> **Task requirements**
Find every line in the rows below that contains the string "city" and copy each such line. Matching is case-sensitive.

[Collection entries]
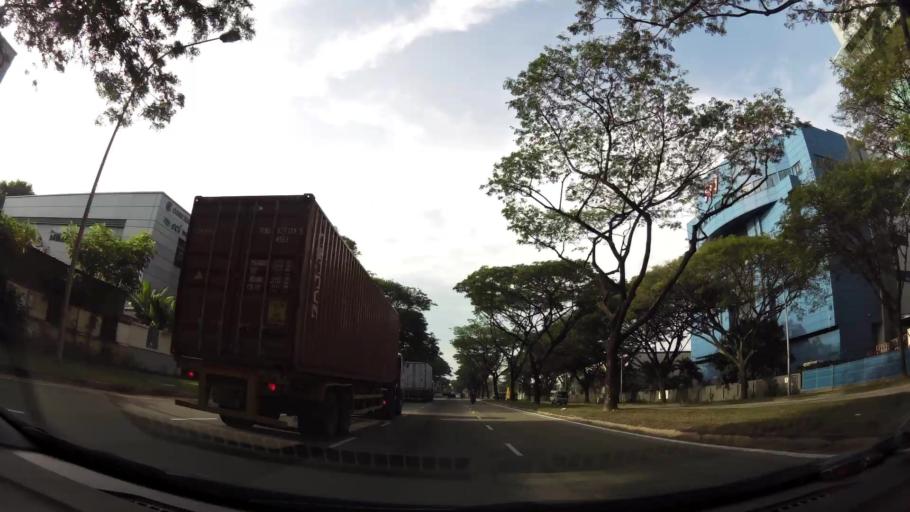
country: MY
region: Johor
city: Johor Bahru
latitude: 1.3113
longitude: 103.6277
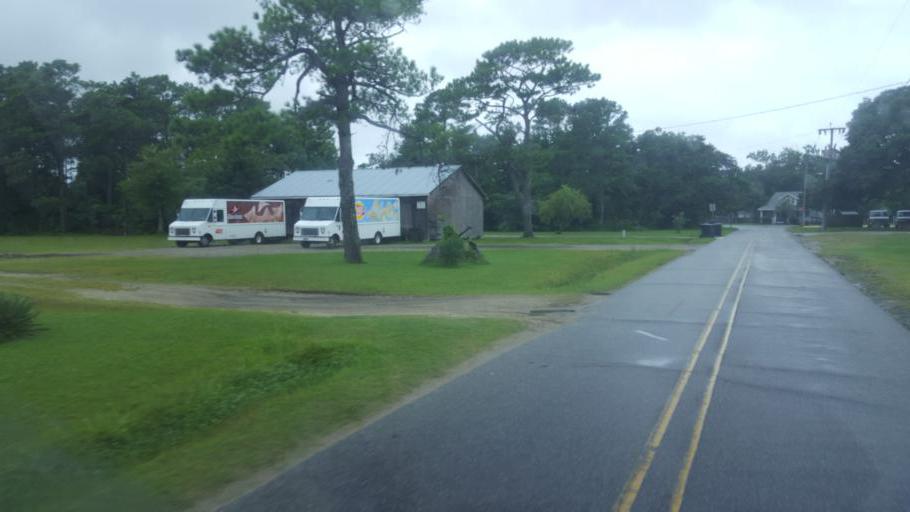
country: US
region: North Carolina
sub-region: Dare County
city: Wanchese
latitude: 35.8421
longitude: -75.6264
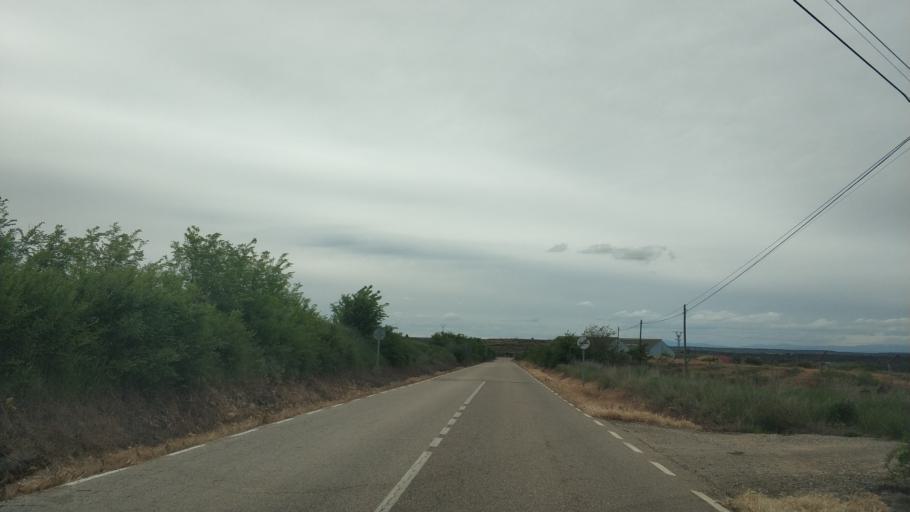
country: ES
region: Castille and Leon
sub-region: Provincia de Soria
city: Berlanga de Duero
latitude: 41.4752
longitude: -2.8612
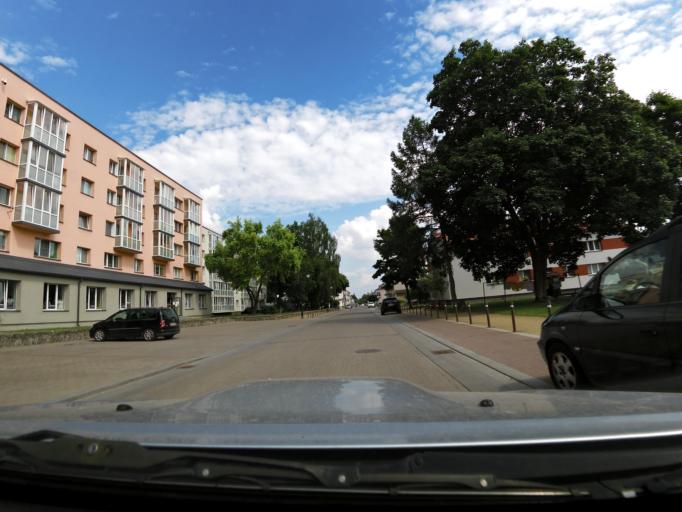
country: LT
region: Taurages apskritis
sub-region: Jurbarkas
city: Jurbarkas
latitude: 55.0759
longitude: 22.7656
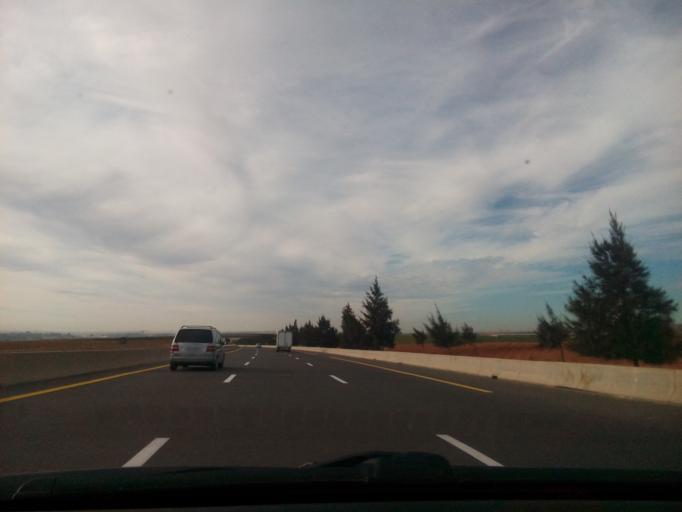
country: DZ
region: Sidi Bel Abbes
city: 'Ain el Berd
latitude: 35.3225
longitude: -0.5396
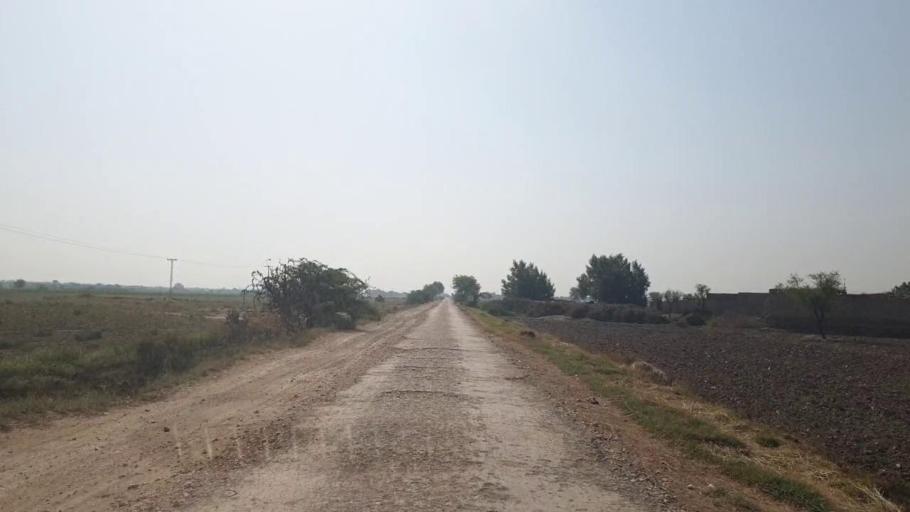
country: PK
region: Sindh
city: Shahdadpur
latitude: 25.9020
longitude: 68.7460
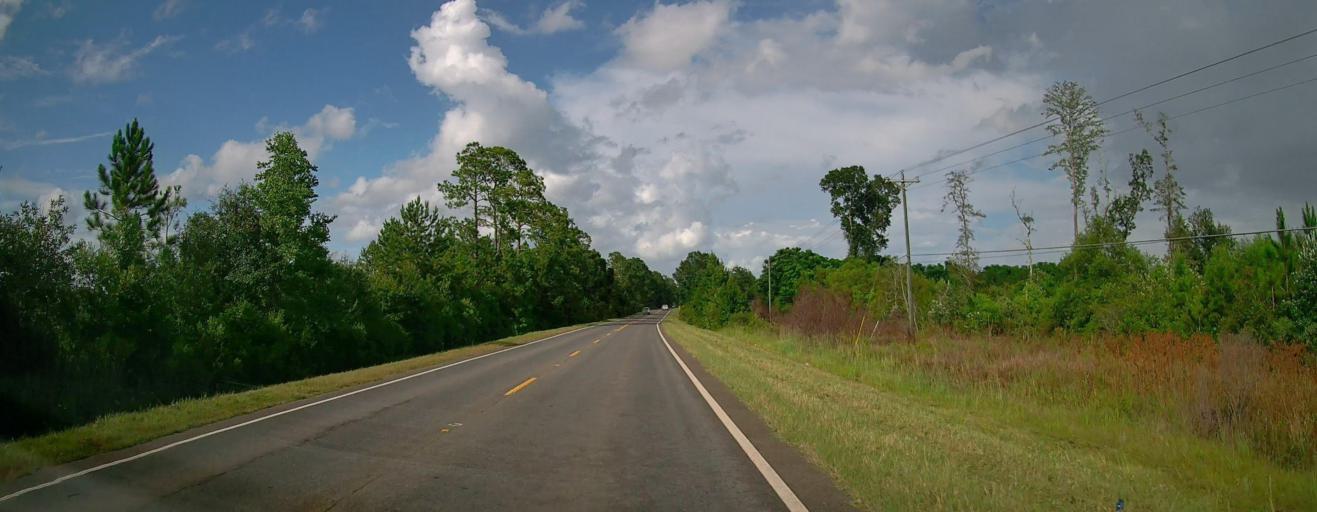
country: US
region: Georgia
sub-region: Coffee County
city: Douglas
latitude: 31.4699
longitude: -82.8785
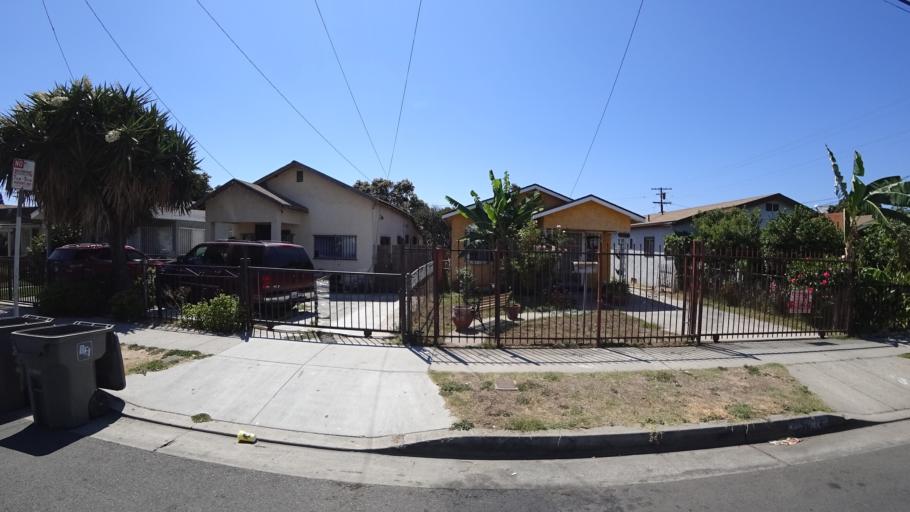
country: US
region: California
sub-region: Los Angeles County
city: Lennox
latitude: 33.9407
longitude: -118.3483
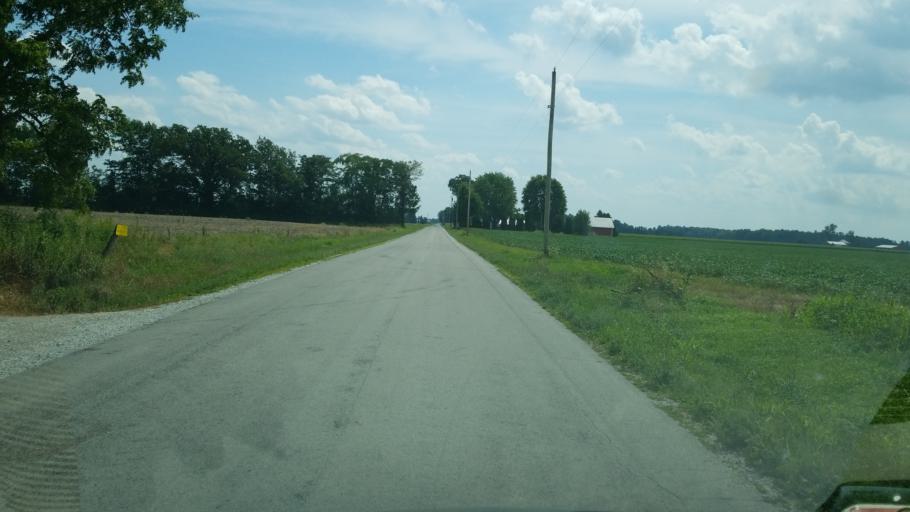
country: US
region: Ohio
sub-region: Wyandot County
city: Carey
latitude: 40.8980
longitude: -83.4623
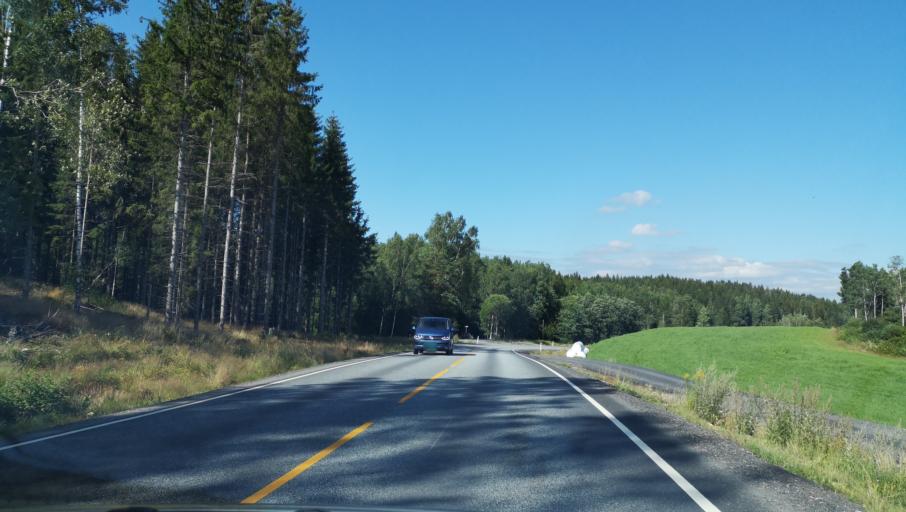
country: NO
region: Ostfold
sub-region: Hobol
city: Elvestad
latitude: 59.5847
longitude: 10.8762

> **Response**
city: Johor Bahru
city: Wanchese
city: Berlanga de Duero
city: Jurbarkas
city: 'Ain el Berd
city: Shahdadpur
city: Douglas
city: Lennox
city: Carey
city: Elvestad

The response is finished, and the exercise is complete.